Open Datasets Yes The models are trained on an English-language corpus, which consists of the Pile dataset, Common Crawl snapshots, Real News, and CC-Stories datasets. We pre-trained the models on the Red Pajama dataset (Computer, 2023) for 100 billion tokens. We test both the 0-shot and 4-shot results on four downstream tasks, including Hellaswag (Zellers et al., 2019), Winogrande (Sakaguchi et al., 2020), Winograd (Levesque et al., 2012), and Storycloze (Mostafazadeh et al., 2016).
Dataset Splits No The paper mentions various datasets used for training and evaluation (e.g., The Pile dataset, Red Pajama, Hellaswag, Winogrande), but it does not explicitly provide specific training/test/validation dataset splits (e.g., percentages, sample counts, or explicit references to how the data was partitioned) needed to reproduce the experiments. While 'validation perplexity' is mentioned, specific split details are absent.

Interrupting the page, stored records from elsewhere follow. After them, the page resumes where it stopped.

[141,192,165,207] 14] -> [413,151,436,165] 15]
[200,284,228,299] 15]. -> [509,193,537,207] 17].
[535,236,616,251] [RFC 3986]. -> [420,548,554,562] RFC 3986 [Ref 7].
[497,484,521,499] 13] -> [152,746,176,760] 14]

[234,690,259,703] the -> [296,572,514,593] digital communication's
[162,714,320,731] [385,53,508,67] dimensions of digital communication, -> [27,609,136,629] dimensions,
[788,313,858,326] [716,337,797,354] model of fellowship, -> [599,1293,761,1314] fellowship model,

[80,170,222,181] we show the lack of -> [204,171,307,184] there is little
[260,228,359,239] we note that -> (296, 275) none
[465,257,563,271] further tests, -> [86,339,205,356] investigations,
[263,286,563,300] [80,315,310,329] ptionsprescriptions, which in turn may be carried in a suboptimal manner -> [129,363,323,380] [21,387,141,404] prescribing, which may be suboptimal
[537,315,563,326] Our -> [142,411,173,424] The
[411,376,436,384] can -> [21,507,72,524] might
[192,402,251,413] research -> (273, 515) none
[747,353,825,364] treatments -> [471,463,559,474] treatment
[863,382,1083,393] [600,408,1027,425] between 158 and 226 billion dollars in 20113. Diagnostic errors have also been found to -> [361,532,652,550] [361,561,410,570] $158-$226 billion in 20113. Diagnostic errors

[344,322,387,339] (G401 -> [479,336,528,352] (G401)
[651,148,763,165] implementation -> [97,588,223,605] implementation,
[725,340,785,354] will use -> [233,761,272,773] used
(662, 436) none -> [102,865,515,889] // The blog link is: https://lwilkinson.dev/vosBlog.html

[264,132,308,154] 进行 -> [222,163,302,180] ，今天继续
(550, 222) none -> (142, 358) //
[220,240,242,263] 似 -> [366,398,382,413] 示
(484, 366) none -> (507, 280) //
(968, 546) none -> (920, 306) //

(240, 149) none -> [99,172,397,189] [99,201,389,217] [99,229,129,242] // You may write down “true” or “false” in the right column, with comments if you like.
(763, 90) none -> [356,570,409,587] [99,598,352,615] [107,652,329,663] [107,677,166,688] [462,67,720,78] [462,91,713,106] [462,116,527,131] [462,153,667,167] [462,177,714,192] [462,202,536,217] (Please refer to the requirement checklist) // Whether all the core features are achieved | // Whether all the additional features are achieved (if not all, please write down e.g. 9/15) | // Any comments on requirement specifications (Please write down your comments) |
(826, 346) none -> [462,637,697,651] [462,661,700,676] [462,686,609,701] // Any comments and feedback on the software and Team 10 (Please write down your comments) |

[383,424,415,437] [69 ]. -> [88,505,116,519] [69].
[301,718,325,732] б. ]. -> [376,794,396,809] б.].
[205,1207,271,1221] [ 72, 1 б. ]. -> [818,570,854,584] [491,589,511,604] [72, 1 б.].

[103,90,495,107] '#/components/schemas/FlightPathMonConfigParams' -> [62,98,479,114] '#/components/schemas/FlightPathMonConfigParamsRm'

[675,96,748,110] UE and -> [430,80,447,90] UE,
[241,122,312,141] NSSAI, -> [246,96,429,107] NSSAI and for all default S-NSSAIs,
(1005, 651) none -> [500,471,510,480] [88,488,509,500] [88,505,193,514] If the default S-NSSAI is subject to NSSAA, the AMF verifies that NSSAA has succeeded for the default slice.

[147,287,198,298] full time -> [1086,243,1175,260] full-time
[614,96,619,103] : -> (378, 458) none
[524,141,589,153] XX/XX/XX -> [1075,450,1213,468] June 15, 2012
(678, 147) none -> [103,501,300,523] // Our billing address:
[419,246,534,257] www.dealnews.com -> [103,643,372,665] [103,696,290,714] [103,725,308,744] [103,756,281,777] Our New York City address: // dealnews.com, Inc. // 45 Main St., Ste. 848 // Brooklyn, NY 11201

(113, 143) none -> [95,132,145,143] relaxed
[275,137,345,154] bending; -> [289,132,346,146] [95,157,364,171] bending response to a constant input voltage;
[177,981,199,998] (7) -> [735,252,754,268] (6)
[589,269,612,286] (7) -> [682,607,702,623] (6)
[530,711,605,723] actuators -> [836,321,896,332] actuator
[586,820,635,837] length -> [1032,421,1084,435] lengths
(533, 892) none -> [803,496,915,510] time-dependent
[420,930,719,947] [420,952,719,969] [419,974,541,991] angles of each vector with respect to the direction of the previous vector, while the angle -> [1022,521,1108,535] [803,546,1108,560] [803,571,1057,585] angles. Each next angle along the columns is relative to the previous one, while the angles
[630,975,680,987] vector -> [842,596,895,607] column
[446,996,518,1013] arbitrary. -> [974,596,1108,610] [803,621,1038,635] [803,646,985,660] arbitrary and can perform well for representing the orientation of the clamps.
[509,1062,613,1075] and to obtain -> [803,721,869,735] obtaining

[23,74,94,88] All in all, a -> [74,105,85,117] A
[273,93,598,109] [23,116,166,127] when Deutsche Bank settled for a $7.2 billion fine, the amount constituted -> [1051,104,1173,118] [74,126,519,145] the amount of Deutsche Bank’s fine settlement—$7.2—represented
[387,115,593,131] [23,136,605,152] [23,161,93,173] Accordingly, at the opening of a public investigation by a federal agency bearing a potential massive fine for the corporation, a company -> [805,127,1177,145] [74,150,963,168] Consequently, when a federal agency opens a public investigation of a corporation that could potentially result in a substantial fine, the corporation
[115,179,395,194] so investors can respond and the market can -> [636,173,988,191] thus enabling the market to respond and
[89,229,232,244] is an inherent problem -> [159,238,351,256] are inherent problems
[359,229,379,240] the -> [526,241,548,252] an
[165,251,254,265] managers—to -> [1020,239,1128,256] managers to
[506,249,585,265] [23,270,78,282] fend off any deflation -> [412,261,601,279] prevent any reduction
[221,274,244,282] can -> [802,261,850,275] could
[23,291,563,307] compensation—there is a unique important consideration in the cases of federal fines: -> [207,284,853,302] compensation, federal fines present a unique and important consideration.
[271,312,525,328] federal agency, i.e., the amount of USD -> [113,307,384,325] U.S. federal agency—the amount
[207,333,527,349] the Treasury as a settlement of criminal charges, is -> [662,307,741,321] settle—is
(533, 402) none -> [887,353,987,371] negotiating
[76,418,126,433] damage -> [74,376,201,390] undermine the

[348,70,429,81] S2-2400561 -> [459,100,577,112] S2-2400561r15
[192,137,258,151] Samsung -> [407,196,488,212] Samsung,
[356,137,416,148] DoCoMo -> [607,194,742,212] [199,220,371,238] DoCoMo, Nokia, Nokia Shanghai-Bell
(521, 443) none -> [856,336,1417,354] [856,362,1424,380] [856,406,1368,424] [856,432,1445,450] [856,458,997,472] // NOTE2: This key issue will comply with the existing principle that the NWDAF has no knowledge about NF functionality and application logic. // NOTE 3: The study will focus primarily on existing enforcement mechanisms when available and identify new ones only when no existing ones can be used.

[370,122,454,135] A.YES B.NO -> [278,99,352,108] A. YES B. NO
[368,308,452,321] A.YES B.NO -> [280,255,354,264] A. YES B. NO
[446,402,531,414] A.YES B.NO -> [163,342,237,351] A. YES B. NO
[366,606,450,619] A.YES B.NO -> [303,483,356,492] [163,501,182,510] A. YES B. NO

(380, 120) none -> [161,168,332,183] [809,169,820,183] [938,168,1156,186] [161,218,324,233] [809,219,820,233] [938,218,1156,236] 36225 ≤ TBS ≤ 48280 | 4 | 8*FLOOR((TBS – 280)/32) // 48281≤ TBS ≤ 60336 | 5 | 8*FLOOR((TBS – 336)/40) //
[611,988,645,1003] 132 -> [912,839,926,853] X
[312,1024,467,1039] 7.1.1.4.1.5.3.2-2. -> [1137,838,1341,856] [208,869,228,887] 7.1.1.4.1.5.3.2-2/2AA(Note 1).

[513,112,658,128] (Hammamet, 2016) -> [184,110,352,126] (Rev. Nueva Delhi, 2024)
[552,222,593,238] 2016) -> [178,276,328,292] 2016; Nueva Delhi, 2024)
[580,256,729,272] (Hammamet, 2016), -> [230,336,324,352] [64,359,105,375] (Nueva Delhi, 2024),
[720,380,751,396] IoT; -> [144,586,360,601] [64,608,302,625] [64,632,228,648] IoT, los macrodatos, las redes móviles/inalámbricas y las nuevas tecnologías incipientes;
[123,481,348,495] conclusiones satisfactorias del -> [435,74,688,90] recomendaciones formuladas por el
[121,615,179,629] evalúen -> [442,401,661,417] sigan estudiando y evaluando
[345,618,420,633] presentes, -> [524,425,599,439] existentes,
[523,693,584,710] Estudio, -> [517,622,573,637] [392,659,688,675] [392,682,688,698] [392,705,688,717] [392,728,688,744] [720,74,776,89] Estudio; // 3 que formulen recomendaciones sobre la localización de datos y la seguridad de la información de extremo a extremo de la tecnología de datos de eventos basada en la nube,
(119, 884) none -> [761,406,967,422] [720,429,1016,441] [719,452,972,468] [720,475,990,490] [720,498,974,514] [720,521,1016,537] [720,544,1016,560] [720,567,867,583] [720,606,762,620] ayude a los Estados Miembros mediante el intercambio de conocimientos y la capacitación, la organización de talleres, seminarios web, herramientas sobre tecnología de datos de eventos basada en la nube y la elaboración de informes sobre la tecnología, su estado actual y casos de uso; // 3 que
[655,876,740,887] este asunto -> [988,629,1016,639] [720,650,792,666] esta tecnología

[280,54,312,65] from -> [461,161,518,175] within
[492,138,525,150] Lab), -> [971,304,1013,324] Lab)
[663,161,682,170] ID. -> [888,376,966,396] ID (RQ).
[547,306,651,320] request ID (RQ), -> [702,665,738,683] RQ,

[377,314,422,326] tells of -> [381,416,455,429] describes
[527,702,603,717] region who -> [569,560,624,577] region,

Hardware Specification Yes We compare the throughput of Bit Net b1.58 and LLa MA LLM with 70B parameters on two 80GB A100 cards, using pipeline parallelism (Huang et al., 2019) so that LLa MA LLM 70B could be run on the devices.
Software Dependencies No The paper mentions using 'nn.Linear in Py Torch' and refers to 'Faster Transformer' and 'lm-evaluation-harness' codebases, but it does not specify version numbers for PyTorch or any other software dependencies needed to replicate the experiment.
Experiment Setup Yes Table 10 presents the configuration and hyper-parameters for Bit Net b1 in the scaling experiments in each model size. The dropout and gradient clipping are disabled during pre-training. For 13B and 30B model, we set weight decay to 0.05 for training stability. ... We report the configurations and hyper-parameters for Bit Net b1.58 in Table 12 and Table 13, respectively. For all experiments, the sequence length is set as 2,048 tokens. The batch size is 512, resulting in up to 1M tokens. The Adam β is set as (0.9, 0.95).